The Pervert's Guide to Cinema
It is Vancouver International Film Festival again. Let the marathon begin.
It seems that Slavoj Žižek is becoming not just a philosopher who talks about films but also a philosopher who talks about philosophy on films. It makes sense since his philosophy owes Hitchcock as much as Kant and Hegel. One may think film is perhaps the least suitable medium for even the simplest philosophical discourse, much less one as complicated as Žižek’s. After years of studying and using his theories in my own works, I can say that film is no less a suitable medium than the written words. Žižek’s writings suffer from radical jumps. While I would argue that this stylist “fault” is not only an expression of a restless mind but an embodiment of his philosophy itself, it nonetheless make it difficult for one who is used to more linear logical arguments.

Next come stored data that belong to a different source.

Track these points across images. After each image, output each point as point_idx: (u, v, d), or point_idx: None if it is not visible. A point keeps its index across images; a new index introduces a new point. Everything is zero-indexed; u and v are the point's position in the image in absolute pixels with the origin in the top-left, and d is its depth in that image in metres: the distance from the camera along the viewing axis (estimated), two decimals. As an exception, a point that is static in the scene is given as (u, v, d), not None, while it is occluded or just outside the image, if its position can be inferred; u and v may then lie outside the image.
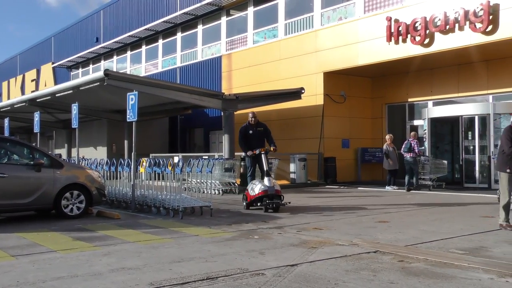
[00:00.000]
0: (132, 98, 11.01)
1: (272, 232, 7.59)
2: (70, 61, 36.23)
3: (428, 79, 18.55)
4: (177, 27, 26.90)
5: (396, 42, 16.22)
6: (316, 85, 18.97)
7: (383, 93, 20.12)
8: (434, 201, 12.10)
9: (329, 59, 18.50)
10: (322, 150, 18.89)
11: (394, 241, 6.79)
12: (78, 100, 13.84)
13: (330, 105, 19.10)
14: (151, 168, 10.47)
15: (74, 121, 13.36)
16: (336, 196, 14.24)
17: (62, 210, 9.40)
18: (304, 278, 4.83)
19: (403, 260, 5.55)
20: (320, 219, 9.13)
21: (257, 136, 11.41)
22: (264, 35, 21.85)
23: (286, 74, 19.96)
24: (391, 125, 20.26)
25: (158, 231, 7.85)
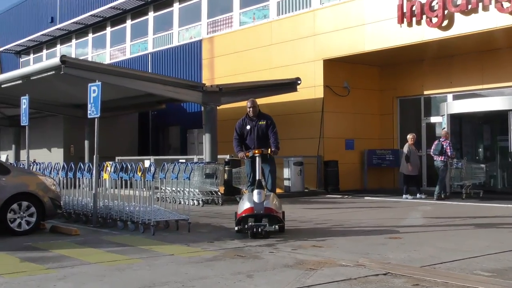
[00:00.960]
0: (95, 90, 10.93)
1: (262, 251, 7.54)
2: (19, 45, 35.97)
3: (447, 68, 18.62)
4: (149, 5, 26.82)
5: (409, 24, 16.27)
6: (314, 75, 18.98)
7: (394, 84, 20.18)
8: (458, 213, 12.14)
9: (330, 45, 18.52)
10: (321, 153, 18.91)
11: (407, 261, 6.78)
12: (29, 92, 13.70)
13: (331, 98, 19.12)
14: (117, 174, 10.40)
15: (24, 117, 13.22)
16: (338, 207, 14.23)
17: (8, 225, 9.28)
18: (300, 306, 4.79)
19: (419, 284, 5.53)
20: (320, 235, 9.10)
21: (258, 133, 10.15)
22: (252, 15, 21.84)
23: (279, 62, 19.95)
24: (404, 123, 20.33)
25: (125, 250, 7.78)
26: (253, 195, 8.98)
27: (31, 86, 16.82)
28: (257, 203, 8.80)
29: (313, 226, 10.27)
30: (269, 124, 10.22)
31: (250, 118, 10.25)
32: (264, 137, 10.11)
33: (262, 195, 8.94)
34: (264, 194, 8.96)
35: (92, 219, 10.71)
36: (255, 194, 8.96)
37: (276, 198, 9.38)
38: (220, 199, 14.90)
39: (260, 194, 8.93)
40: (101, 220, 10.60)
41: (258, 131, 10.12)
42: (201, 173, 14.75)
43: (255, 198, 8.90)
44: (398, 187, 19.69)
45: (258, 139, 10.06)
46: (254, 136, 10.11)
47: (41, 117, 23.95)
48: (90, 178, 11.08)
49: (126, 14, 28.31)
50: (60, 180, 11.65)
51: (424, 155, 19.41)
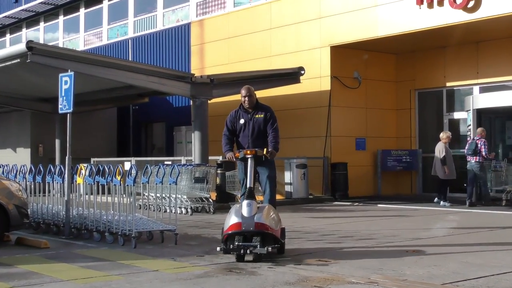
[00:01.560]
0: (66, 81, 10.94)
1: (260, 266, 7.55)
2: (-21, 29, 35.95)
3: (473, 56, 18.65)
4: (129, -17, 26.82)
5: (430, 5, 16.27)
6: (320, 64, 18.99)
7: (412, 75, 20.20)
8: (487, 223, 12.16)
9: (338, 29, 18.53)
10: (328, 154, 18.93)
11: (427, 277, 6.80)
12: (-9, 84, 13.72)
13: (340, 91, 19.14)
14: (93, 178, 10.41)
15: (-15, 112, 13.22)
16: (347, 216, 14.23)
17: (-32, 236, 9.31)
18: (304, 329, 4.82)
19: (440, 304, 5.56)
20: (326, 248, 9.12)
21: (254, 128, 9.27)
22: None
23: (280, 49, 19.96)
24: (423, 119, 20.38)
25: (102, 265, 7.77)
26: (242, 207, 8.00)
27: (-7, 77, 16.83)
28: (246, 218, 7.81)
29: (318, 238, 10.26)
30: (268, 117, 9.28)
31: (245, 109, 9.39)
32: (261, 134, 9.23)
33: (253, 207, 7.95)
34: (255, 206, 7.99)
35: (64, 230, 10.71)
36: (244, 206, 7.97)
37: (273, 211, 8.42)
38: (211, 206, 14.88)
39: (251, 206, 7.94)
40: (74, 231, 10.60)
41: (254, 127, 9.25)
42: (190, 177, 14.76)
43: (244, 211, 7.90)
44: (416, 193, 19.77)
45: (253, 137, 9.23)
46: (249, 133, 9.26)
47: (5, 113, 23.98)
48: (62, 182, 11.08)
49: (103, -7, 28.30)
50: (27, 184, 11.66)
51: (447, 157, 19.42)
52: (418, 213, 14.39)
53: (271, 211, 8.31)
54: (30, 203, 10.94)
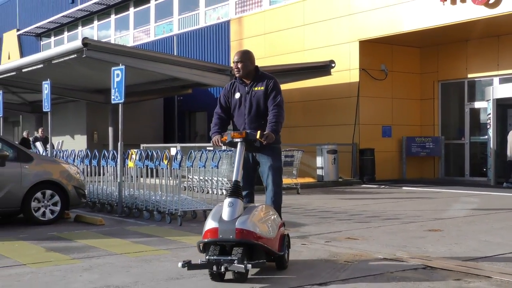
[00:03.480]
0: (118, 74, 11.06)
1: (294, 243, 7.54)
2: (39, 27, 36.44)
3: (494, 49, 18.33)
4: (174, -16, 26.91)
5: (453, 2, 16.02)
6: (350, 57, 18.88)
7: (436, 67, 19.96)
8: (505, 205, 11.99)
9: (367, 24, 18.37)
10: (357, 140, 18.84)
11: (448, 254, 6.76)
12: (51, 77, 13.91)
13: (368, 82, 19.01)
14: (142, 162, 10.53)
15: (46, 103, 13.43)
16: (374, 197, 14.18)
17: (32, 214, 9.51)
18: (334, 300, 4.84)
19: (460, 279, 5.53)
20: (355, 226, 9.10)
21: (251, 105, 6.72)
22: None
23: (312, 43, 19.88)
24: (445, 108, 20.15)
25: (152, 241, 7.87)
26: (223, 207, 5.68)
27: (53, 70, 17.07)
28: (225, 222, 5.50)
29: (347, 217, 10.24)
30: (269, 89, 6.65)
31: (242, 81, 6.84)
32: (261, 113, 6.65)
33: (237, 208, 5.61)
34: (240, 207, 5.65)
35: (117, 209, 10.90)
36: (225, 206, 5.64)
37: (268, 213, 6.03)
38: (249, 188, 14.94)
39: (233, 207, 5.61)
40: (126, 209, 10.78)
41: (252, 102, 6.68)
42: (230, 162, 14.81)
43: (224, 213, 5.59)
44: (439, 177, 19.59)
45: (250, 116, 6.65)
46: (245, 110, 6.69)
47: (63, 103, 24.34)
48: (115, 166, 11.25)
49: (150, -6, 28.45)
50: (84, 168, 11.86)
51: (467, 142, 19.23)
52: (440, 195, 14.25)
53: (264, 213, 5.91)
54: (86, 185, 11.13)
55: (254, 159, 6.62)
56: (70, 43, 16.52)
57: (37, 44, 38.27)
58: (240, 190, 5.78)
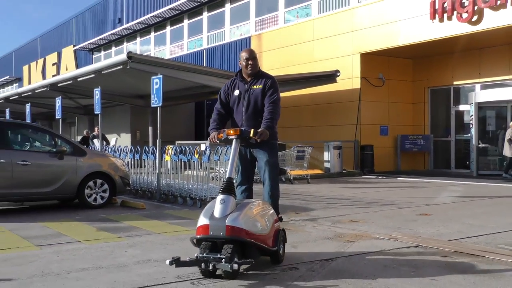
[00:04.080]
0: (157, 82, 11.12)
1: (305, 225, 7.59)
2: (91, 43, 36.78)
3: (476, 60, 18.13)
4: (203, 6, 26.97)
5: (441, 19, 15.89)
6: (352, 67, 18.78)
7: (426, 75, 19.79)
8: (485, 193, 11.88)
9: (367, 39, 18.27)
10: (358, 138, 18.75)
11: (436, 235, 6.72)
12: (101, 85, 14.03)
13: (368, 89, 18.90)
14: (177, 156, 10.59)
15: (97, 106, 13.54)
16: (373, 186, 14.12)
17: (86, 199, 9.62)
18: (339, 273, 4.83)
19: (447, 256, 5.49)
20: (356, 211, 9.08)
21: (249, 102, 6.07)
22: (296, 14, 21.71)
23: (320, 55, 19.81)
24: (434, 111, 19.96)
25: (185, 222, 7.92)
26: (215, 204, 4.87)
27: (102, 80, 17.23)
28: (216, 219, 4.73)
29: (350, 203, 10.22)
30: (267, 88, 5.99)
31: (242, 78, 6.18)
32: (259, 111, 6.01)
33: (229, 204, 4.82)
34: (232, 204, 4.85)
35: (156, 195, 10.97)
36: (217, 203, 4.84)
37: (263, 208, 5.23)
38: (267, 178, 14.94)
39: (225, 203, 4.82)
40: (163, 196, 10.84)
41: (250, 100, 6.03)
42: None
43: (216, 209, 4.80)
44: (429, 169, 19.44)
45: (247, 113, 6.03)
46: (243, 108, 6.06)
47: (111, 107, 24.53)
48: (154, 159, 11.32)
49: (184, 14, 28.54)
50: (128, 161, 11.95)
51: (452, 140, 19.11)
52: (430, 185, 14.15)
53: (258, 209, 5.08)
54: (130, 175, 11.23)
55: (252, 154, 6.03)
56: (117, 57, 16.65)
57: (89, 57, 38.62)
58: (233, 187, 4.94)
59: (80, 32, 39.74)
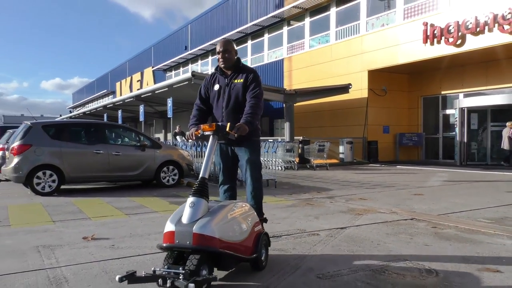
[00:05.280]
0: (213, 93, 11.15)
1: (325, 201, 7.52)
2: (165, 65, 37.35)
3: (459, 74, 17.50)
4: (248, 36, 26.96)
5: (432, 43, 15.41)
6: (361, 81, 18.43)
7: (419, 87, 19.22)
8: (467, 178, 11.48)
9: (373, 59, 17.88)
10: (366, 135, 18.40)
11: (428, 210, 6.53)
12: (172, 96, 14.24)
13: (373, 97, 18.52)
14: (228, 148, 10.60)
15: (169, 112, 13.76)
16: (377, 172, 13.86)
17: (161, 180, 9.78)
18: (351, 238, 4.76)
19: (436, 227, 5.33)
20: (364, 191, 8.92)
21: (229, 97, 4.24)
22: (318, 41, 21.44)
23: (336, 72, 19.52)
24: (426, 114, 19.38)
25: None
26: (185, 208, 3.28)
27: (173, 92, 17.46)
28: (183, 226, 3.17)
29: (359, 185, 10.05)
30: (249, 82, 4.20)
31: (222, 72, 4.33)
32: (239, 106, 4.18)
33: (199, 208, 3.24)
34: (204, 208, 3.27)
35: (212, 178, 11.06)
36: (186, 206, 3.28)
37: (240, 211, 3.54)
38: (296, 166, 14.90)
39: (194, 208, 3.24)
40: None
41: (230, 95, 4.23)
42: (283, 149, 14.81)
43: (184, 214, 3.23)
44: (421, 159, 18.93)
45: (228, 109, 4.22)
46: (223, 103, 4.23)
47: (179, 112, 24.88)
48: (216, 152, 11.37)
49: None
50: (192, 152, 12.09)
51: (440, 137, 18.55)
52: (422, 172, 13.77)
53: (233, 213, 3.43)
54: (194, 163, 11.34)
55: (233, 152, 4.25)
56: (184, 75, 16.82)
57: (163, 75, 39.24)
58: (206, 188, 3.33)
59: (157, 57, 40.38)
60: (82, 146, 9.06)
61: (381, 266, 3.76)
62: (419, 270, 3.64)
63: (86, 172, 8.94)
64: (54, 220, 5.96)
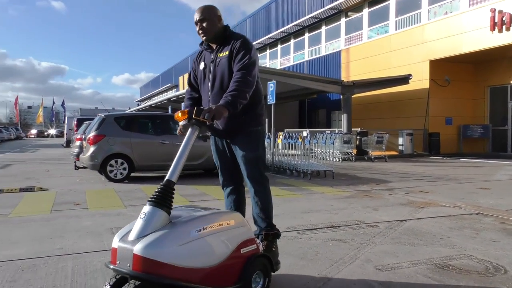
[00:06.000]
0: (271, 86, 11.21)
1: (383, 193, 7.29)
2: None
3: (531, 62, 16.08)
4: (305, 29, 26.61)
5: (500, 30, 14.28)
6: (422, 71, 17.55)
7: (485, 76, 17.94)
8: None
9: (435, 49, 16.92)
10: (427, 127, 17.53)
11: (495, 205, 6.11)
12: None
13: (435, 88, 17.56)
14: (286, 140, 10.63)
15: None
16: (439, 165, 13.18)
17: (221, 170, 9.96)
18: (412, 231, 4.58)
19: (505, 222, 4.97)
20: (425, 184, 8.51)
21: (214, 76, 2.98)
22: (377, 32, 20.68)
23: (396, 63, 18.74)
24: (492, 105, 18.10)
25: (292, 188, 7.94)
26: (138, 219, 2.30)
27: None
28: (127, 243, 2.21)
29: (420, 178, 9.62)
30: (235, 51, 2.90)
31: (208, 46, 3.11)
32: (226, 86, 2.90)
33: (154, 221, 2.24)
34: (158, 220, 2.25)
35: (271, 168, 11.12)
36: (138, 218, 2.29)
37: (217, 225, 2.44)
38: (353, 157, 14.57)
39: (146, 219, 2.24)
40: (276, 168, 10.93)
41: (216, 74, 2.99)
42: (341, 140, 14.54)
43: (134, 228, 2.26)
44: (487, 152, 17.77)
45: (214, 91, 3.00)
46: (209, 84, 3.02)
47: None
48: (269, 142, 11.46)
49: (290, 36, 28.39)
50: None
51: (509, 129, 17.26)
52: (488, 165, 12.89)
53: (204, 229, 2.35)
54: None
55: (230, 147, 3.19)
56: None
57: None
58: (169, 196, 2.39)
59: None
60: (150, 136, 9.47)
61: (444, 260, 3.58)
62: (485, 267, 3.43)
63: (153, 161, 9.33)
64: (126, 204, 6.30)
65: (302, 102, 26.99)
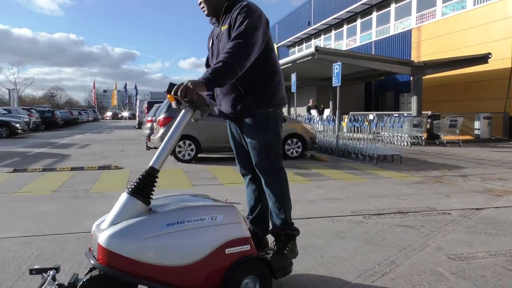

The Pervert’s Guide to Cinema may very well be the beginning of a new of philosophical discourse. Last year’s Slavoj Zizek: The Reality of the Virtual did not work quite as well because it was in by and large a lecture-like format. Why make a film if it is nothing more than a lecture? This time, with Sophie Fiennes at the helm, the result is more of a film than a recorded lecture. Žižek is filmed at the locations or the sets of the scenes he is talking about. The footage is then cut with the actual scenes to create an essay like format. The use of this technique is not at all sophisticated so it becomes funny at times. Oddly enough, it makes better immediate sense then the reading of his books. Films seem to be more tolerant of Žižek’s intellectual jumps. When the montages match up with Žižek jumps, what he is saying starts to make sense in a way it does not so easily on paper. What he needs is to work on the film techniques, the montages can certain use some more imaginations in its subject matters as well as cutting techniques. It is good to see ‘the Giant of Lubljana’ is still going strong.